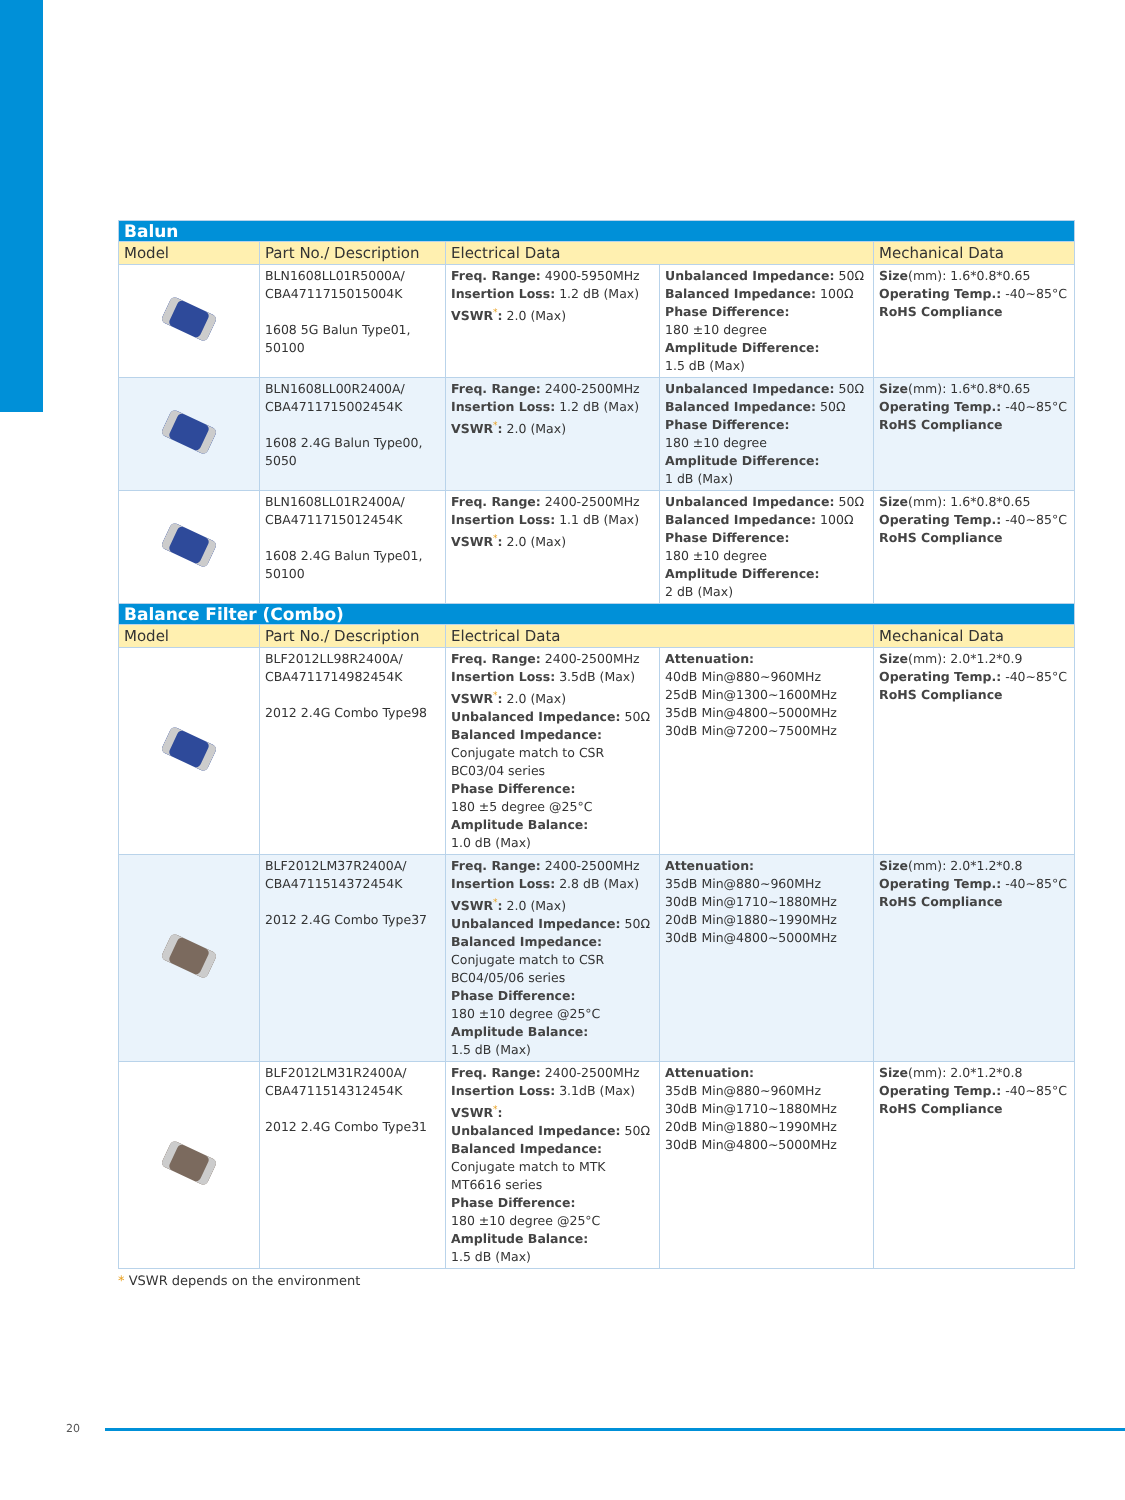| Balun | | | | |
| --- | --- | --- | --- | --- |
| Model | Part No./ Description | Electrical Data | | Mechanical Data |
| | BLN1608LL01R5000A/ CBA4711715015004K 1608 5G Balun Type01, 50100 | Freq. Range: 4900-5950MHz Insertion Loss: 1.2 dB (Max) VSWR<sup>*</sup> : 2.0 (Max) | Unbalanced Impedance: 50Ω Balanced Impedance: 100Ω Phase Difference: 180 ±10 degree Amplitude Difference: 1.5 dB (Max) | Size (mm): 1.6*0.8*0.65 Operating Temp.: -40~85°C RoHS Compliance |
| | BLN1608LL00R2400A/ CBA4711715002454K 1608 2.4G Balun Type00, 5050 | Freq. Range: 2400-2500MHz Insertion Loss: 1.2 dB (Max) VSWR<sup>*</sup> : 2.0 (Max) | Unbalanced Impedance: 50Ω Balanced Impedance: 50Ω Phase Difference: 180 ±10 degree Amplitude Difference: 1 dB (Max) | Size (mm): 1.6*0.8*0.65 Operating Temp.: -40~85°C RoHS Compliance |
| | BLN1608LL01R2400A/ CBA4711715012454K 1608 2.4G Balun Type01, 50100 | Freq. Range: 2400-2500MHz Insertion Loss: 1.1 dB (Max) VSWR<sup>*</sup> : 2.0 (Max) | Unbalanced Impedance: 50Ω Balanced Impedance: 100Ω Phase Difference: 180 ±10 degree Amplitude Difference: 2 dB (Max) | Size (mm): 1.6*0.8*0.65 Operating Temp.: -40~85°C RoHS Compliance |
| Balance Filter (Combo) | | | | |
| Model | Part No./ Description | Electrical Data | | Mechanical Data |
| | BLF2012LL98R2400A/ CBA4711714982454K 2012 2.4G Combo Type98 | Freq. Range: 2400-2500MHz Insertion Loss: 3.5dB (Max) VSWR<sup>*</sup> : 2.0 (Max) Unbalanced Impedance: 50Ω Balanced Impedance: Conjugate match to CSR BC03/04 series Phase Difference: 180 ±5 degree @25°C Amplitude Balance: 1.0 dB (Max) | Attenuation: 40dB Min@880~960MHz 25dB Min@1300~1600MHz 35dB Min@4800~5000MHz 30dB Min@7200~7500MHz | Size (mm): 2.0*1.2*0.9 Operating Temp.: -40~85°C RoHS Compliance |
| | BLF2012LM37R2400A/ CBA4711514372454K 2012 2.4G Combo Type37 | Freq. Range: 2400-2500MHz Insertion Loss: 2.8 dB (Max) VSWR<sup>*</sup> : 2.0 (Max) Unbalanced Impedance: 50Ω Balanced Impedance: Conjugate match to CSR BC04/05/06 series Phase Difference: 180 ±10 degree @25°C Amplitude Balance: 1.5 dB (Max) | Attenuation: 35dB Min@880~960MHz 30dB Min@1710~1880MHz 20dB Min@1880~1990MHz 30dB Min@4800~5000MHz | Size (mm): 2.0*1.2*0.8 Operating Temp.: -40~85°C RoHS Compliance |
| | BLF2012LM31R2400A/ CBA4711514312454K 2012 2.4G Combo Type31 | Freq. Range: 2400-2500MHz Insertion Loss: 3.1dB (Max) VSWR<sup>*</sup> : Unbalanced Impedance: 50Ω Balanced Impedance: Conjugate match to MTK MT6616 series Phase Difference: 180 ±10 degree @25°C Amplitude Balance: 1.5 dB (Max) | Attenuation: 35dB Min@880~960MHz 30dB Min@1710~1880MHz 20dB Min@1880~1990MHz 30dB Min@4800~5000MHz | Size (mm): 2.0*1.2*0.8 Operating Temp.: -40~85°C RoHS Compliance |
* VSWR depends on the environment
20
• • •
# PROBLEM REQUIREMENTS:
Skip the pictures, then write out every entry exactly.

# TASK RESULT:
| Balun | | | | |
| --- | --- | --- | --- | --- |
| Model | Part No./ Description | Electrical Data | | Mechanical Data |
| | BLN1608LL01R5000A/ CBA4711715015004K 1608 5G Balun Type01, 50100 | Freq. Range: 4900-5950MHz Insertion Loss: 1.2 dB (Max) VSWR<sup>*</sup> : 2.0 (Max) | Unbalanced Impedance: 50Ω Balanced Impedance: 100Ω Phase Difference: 180 ±10 degree Amplitude Difference: 1.5 dB (Max) | Size (mm): 1.6*0.8*0.65 Operating Temp.: -40~85°C RoHS Compliance |
| | BLN1608LL00R2400A/ CBA4711715002454K 1608 2.4G Balun Type00, 5050 | Freq. Range: 2400-2500MHz Insertion Loss: 1.2 dB (Max) VSWR<sup>*</sup> : 2.0 (Max) | Unbalanced Impedance: 50Ω Balanced Impedance: 50Ω Phase Difference: 180 ±10 degree Amplitude Difference: 1 dB (Max) | Size (mm): 1.6*0.8*0.65 Operating Temp.: -40~85°C RoHS Compliance |
| | BLN1608LL01R2400A/ CBA4711715012454K 1608 2.4G Balun Type01, 50100 | Freq. Range: 2400-2500MHz Insertion Loss: 1.1 dB (Max) VSWR<sup>*</sup> : 2.0 (Max) | Unbalanced Impedance: 50Ω Balanced Impedance: 100Ω Phase Difference: 180 ±10 degree Amplitude Difference: 2 dB (Max) | Size (mm): 1.6*0.8*0.65 Operating Temp.: -40~85°C RoHS Compliance |
| Balance Filter (Combo) | | | | |
| Model | Part No./ Description | Electrical Data | | Mechanical Data |
| | BLF2012LL98R2400A/ CBA4711714982454K 2012 2.4G Combo Type98 | Freq. Range: 2400-2500MHz Insertion Loss: 3.5dB (Max) VSWR<sup>*</sup> : 2.0 (Max) Unbalanced Impedance: 50Ω Balanced Impedance: Conjugate match to CSR BC03/04 series Phase Difference: 180 ±5 degree @25°C Amplitude Balance: 1.0 dB (Max) | Attenuation: 40dB Min@880~960MHz 25dB Min@1300~1600MHz 35dB Min@4800~5000MHz 30dB Min@7200~7500MHz | Size (mm): 2.0*1.2*0.9 Operating Temp.: -40~85°C RoHS Compliance |
| | BLF2012LM37R2400A/ CBA4711514372454K 2012 2.4G Combo Type37 | Freq. Range: 2400-2500MHz Insertion Loss: 2.8 dB (Max) VSWR<sup>*</sup> : 2.0 (Max) Unbalanced Impedance: 50Ω Balanced Impedance: Conjugate match to CSR BC04/05/06 series Phase Difference: 180 ±10 degree @25°C Amplitude Balance: 1.5 dB (Max) | Attenuation: 35dB Min@880~960MHz 30dB Min@1710~1880MHz 20dB Min@1880~1990MHz 30dB Min@4800~5000MHz | Size (mm): 2.0*1.2*0.8 Operating Temp.: -40~85°C RoHS Compliance |
| | BLF2012LM31R2400A/ CBA4711514312454K 2012 2.4G Combo Type31 | Freq. Range: 2400-2500MHz Insertion Loss: 3.1dB (Max) VSWR<sup>*</sup> : Unbalanced Impedance: 50Ω Balanced Impedance: Conjugate match to MTK MT6616 series Phase Difference: 180 ±10 degree @25°C Amplitude Balance: 1.5 dB (Max) | Attenuation: 35dB Min@880~960MHz 30dB Min@1710~1880MHz 20dB Min@1880~1990MHz 30dB Min@4800~5000MHz | Size (mm): 2.0*1.2*0.8 Operating Temp.: -40~85°C RoHS Compliance |
* VSWR depends on the environment
20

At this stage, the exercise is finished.